_Exercise aim_: Every line below is to be given again precisely; images are to be left out.

_Recorded data_:
☆ ☆ ☆
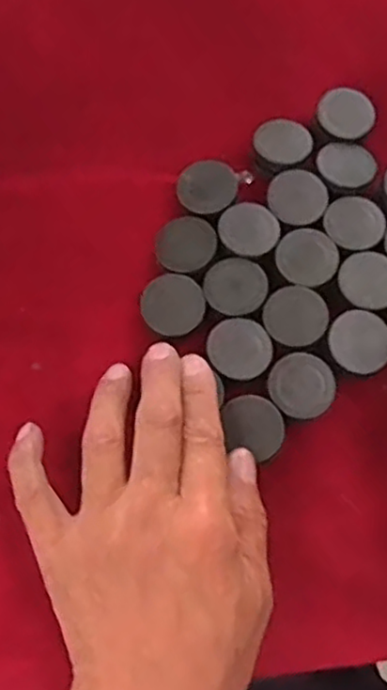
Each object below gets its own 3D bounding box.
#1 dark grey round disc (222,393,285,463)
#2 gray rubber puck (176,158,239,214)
☆ ☆ ☆
_Expected output_:
Each object below gets its own 3D bounding box.
#1 dark grey round disc (222,393,285,463)
#2 gray rubber puck (176,158,239,214)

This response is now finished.